In his rookie season for Boston, Oliver led the American League in games played (154), outs (472) and at-bats (646), while hitting a career-high .293 and leading his team in runs (86), hits (186) and singles (153). He enjoyed another good season in 1931, when he hit .276 and posted career-numbers in doubles (35) and RBI (75). He also led his team in singles (122), triples (5) and outs (436), and was considered in the American League MVP vote. The next two years he shared duties at center field with Dusty Cooke and Carl Reynolds.

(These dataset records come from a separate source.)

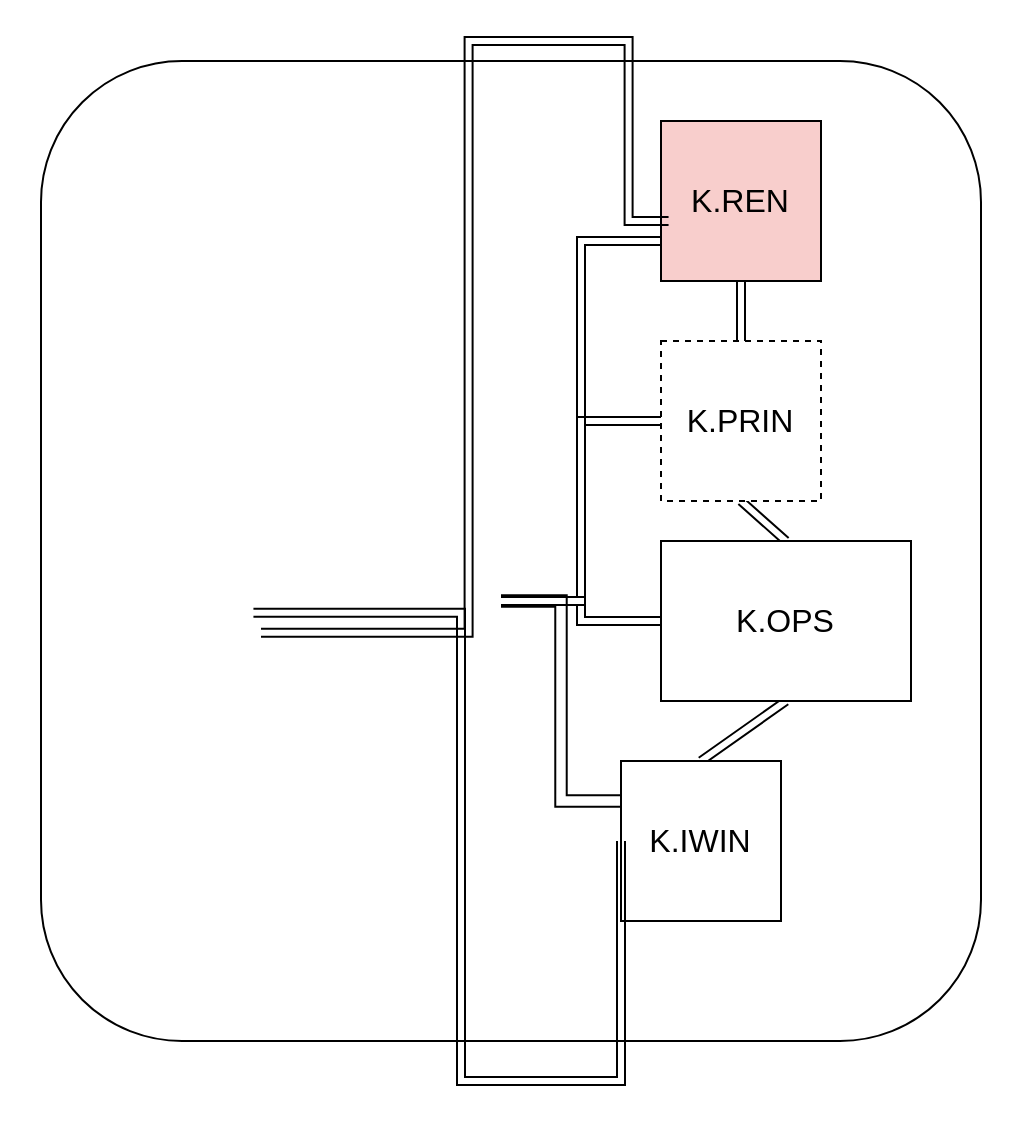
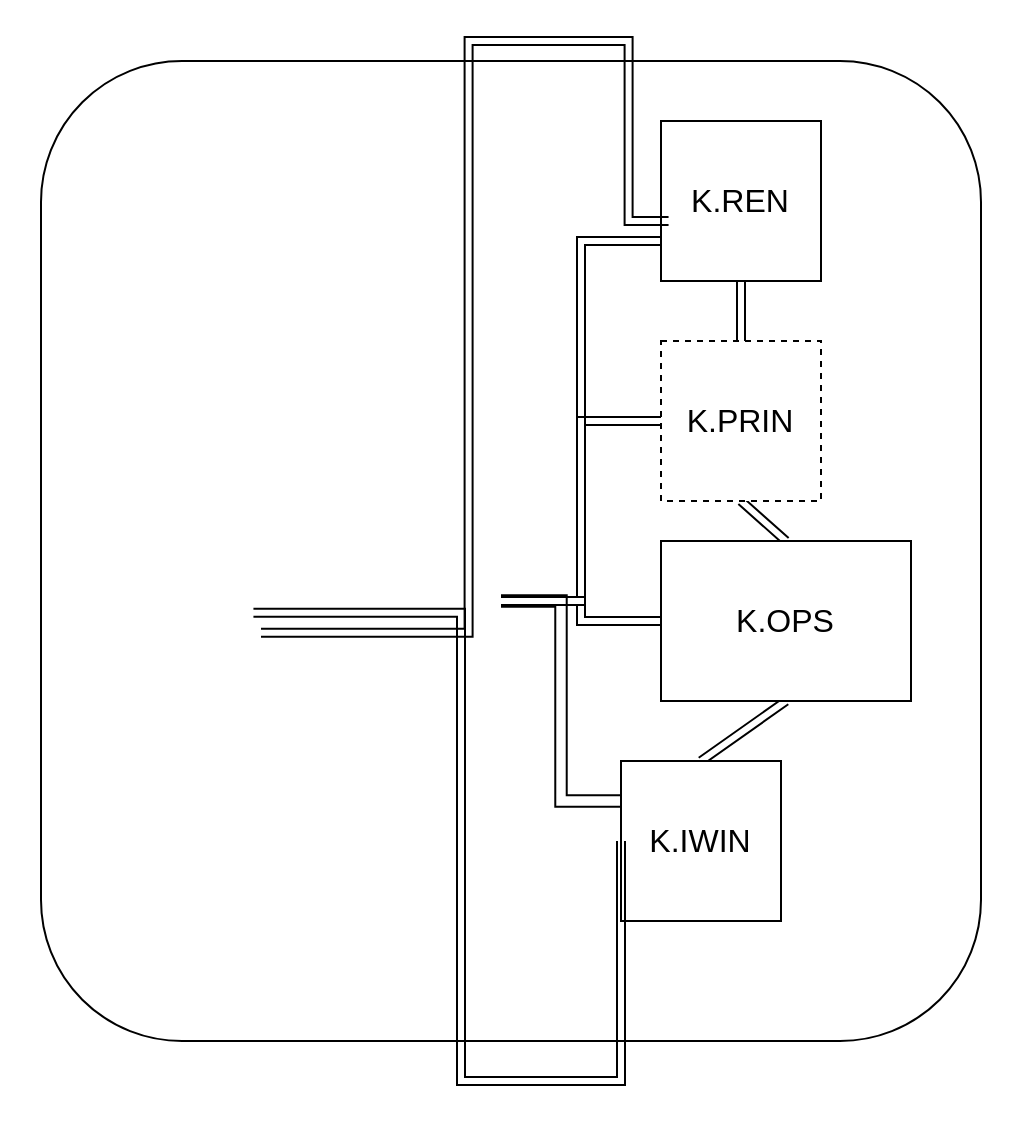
  <mxCell id="0" />
  <mxCell id="1" parent="0" />
  <mxCell id="2" value="" style="rounded=1;whiteSpace=wrap;html=1;" vertex="1" parent="1"><mxGeometry x="20" y="30" width="470" height="490" as="geometry" /></mxCell>
  <mxCell id="3" style="edgeStyle=none;shape=link;rounded=0;orthogonalLoop=1;jettySize=auto;html=1;exitX=0.5;exitY=1;exitDx=0;exitDy=0;entryX=0.5;entryY=0;entryDx=0;entryDy=0;" edge="1" parent="1" source="5" target="8"><mxGeometry relative="1" as="geometry" /></mxCell>
  <mxCell id="4" style="edgeStyle=elbowEdgeStyle;shape=link;rounded=0;orthogonalLoop=1;jettySize=auto;html=1;exitX=0;exitY=0.75;exitDx=0;exitDy=0;" edge="1" parent="1" source="5"><mxGeometry relative="1" as="geometry"><mxPoint x="250" y="300" as="targetPoint" /></mxGeometry></mxCell>
- <mxCell id="5" value="&lt;font size=&quot;3&quot;&gt;K.REN&lt;/font&gt;" style="whiteSpace=wrap;html=1;aspect=fixed;fillColor=#f8cecc;" vertex="1" parent="1"><mxGeometry x="330" y="60" width="80" height="80" as="geometry" /></mxCell>
+ <mxCell id="5" value="&lt;font size=&quot;3&quot;&gt;K.REN&lt;/font&gt;" style="whiteSpace=wrap;html=1;aspect=fixed;" vertex="1" parent="1"><mxGeometry x="330" y="60" width="80" height="80" as="geometry" /></mxCell>
  <mxCell id="6" style="edgeStyle=none;shape=link;rounded=0;orthogonalLoop=1;jettySize=auto;html=1;exitX=0.5;exitY=1;exitDx=0;exitDy=0;entryX=0.5;entryY=0;entryDx=0;entryDy=0;" edge="1" parent="1" source="8" target="11"><mxGeometry relative="1" as="geometry" /></mxCell>
  <mxCell id="7" style="edgeStyle=elbowEdgeStyle;shape=link;rounded=0;orthogonalLoop=1;jettySize=auto;html=1;" edge="1" parent="1" source="8"><mxGeometry relative="1" as="geometry"><mxPoint x="250" y="300" as="targetPoint" /></mxGeometry></mxCell>
  <mxCell id="8" value="&lt;font size=&quot;3&quot;&gt;K.PRIN&lt;/font&gt;" style="whiteSpace=wrap;html=1;aspect=fixed;dashed=1;" vertex="1" parent="1"><mxGeometry x="330" y="170" width="80" height="80" as="geometry" /></mxCell>
  <mxCell id="9" style="shape=link;rounded=0;orthogonalLoop=1;jettySize=auto;html=1;exitX=0.5;exitY=1;exitDx=0;exitDy=0;entryX=0.5;entryY=0;entryDx=0;entryDy=0;" edge="1" parent="1" source="11" target="13"><mxGeometry relative="1" as="geometry" /></mxCell>
  <mxCell id="10" style="edgeStyle=elbowEdgeStyle;shape=link;rounded=0;orthogonalLoop=1;jettySize=auto;html=1;exitX=0;exitY=0.5;exitDx=0;exitDy=0;" edge="1" parent="1" source="11"><mxGeometry relative="1" as="geometry"><mxPoint x="250" y="300" as="targetPoint" /></mxGeometry></mxCell>
  <mxCell id="11" value="&lt;font size=&quot;3&quot;&gt;K.OPS&lt;/font&gt;" style="whiteSpace=wrap;html=1;aspect=fixed;" vertex="1" parent="1"><mxGeometry x="330" y="270" width="125" height="80" as="geometry" /></mxCell>
  <mxCell id="12" style="edgeStyle=elbowEdgeStyle;shape=link;rounded=0;orthogonalLoop=1;jettySize=auto;html=1;exitX=0;exitY=0.25;exitDx=0;exitDy=0;width=5.714;" edge="1" parent="1" source="13"><mxGeometry relative="1" as="geometry"><mxPoint x="250" y="300" as="targetPoint" /></mxGeometry></mxCell>
  <mxCell id="13" value="&lt;font size=&quot;3&quot;&gt;K.IWIN&lt;/font&gt;" style="whiteSpace=wrap;html=1;aspect=fixed;" vertex="1" parent="1"><mxGeometry x="310" y="380" width="80" height="80" as="geometry" /></mxCell>
  <mxCell id="14" style="edgeStyle=orthogonalEdgeStyle;shape=link;rounded=0;orthogonalLoop=1;jettySize=auto;html=1;exitX=0;exitY=0.5;exitDx=0;exitDy=0;entryX=0.226;entryY=0.563;entryDx=0;entryDy=0;entryPerimeter=0;" edge="1" parent="1"><mxGeometry relative="1" as="geometry"><mxPoint x="333.78" y="110" as="sourcePoint" /><mxPoint x="130" y="315.87" as="targetPoint" /><Array as="points"><mxPoint x="313.78" y="110" /><mxPoint x="313.78" y="20" /><mxPoint x="233.78" y="20" /><mxPoint x="233.78" y="316" /></Array></mxGeometry></mxCell>
  <mxCell id="15" style="edgeStyle=orthogonalEdgeStyle;shape=link;rounded=0;orthogonalLoop=1;jettySize=auto;html=1;exitX=0;exitY=0.5;exitDx=0;exitDy=0;entryX=0.226;entryY=0.563;entryDx=0;entryDy=0;entryPerimeter=0;" edge="1" parent="1" source="13" target="2"><mxGeometry relative="1" as="geometry"><Array as="points"><mxPoint x="310" y="420" /><mxPoint x="310" y="540" /><mxPoint x="230" y="540" /><mxPoint x="230" y="306" /></Array></mxGeometry></mxCell>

In a four-season career, Oliver was a .277 hitter with 202 runs and 176 RBI in 514 games, including 191 doubles, 11 triples, 12 stolen bases, and a .316 on-base percentage without home runs. In 504 games at center field, he collected 1,425 outs with 45 assists and made 14 double plays, while committing 21 errors in 1,491 chances for a .986 fielding percentage.

Oliver holds the modern major league baseball record by going 1,931 at-bats without a home run in his career. He also holds the major league record for the most career RBIs from a 0-HR player in MLB history with 176.

Oliver coached for the Philadelphia Athletics and Baltimore Orioles from 1951 to 1954. He also scouted for the Athletics, Philadelphia Phillies and the Washington Senators/Minnesota Twins. He died at the age of 85 in Montgomery.

A member of an athletic family, Oliver was the uncle of William Oliver "Whitey" Overton who ran track in the 1948 Olympics and the great-uncle of William Oliver "Bill" Overton Jr. who played representative rugby for five separate years for the Texas Rugby Union and club rugby for the Austin Huns Rugby Football Club from 1975 to 1984.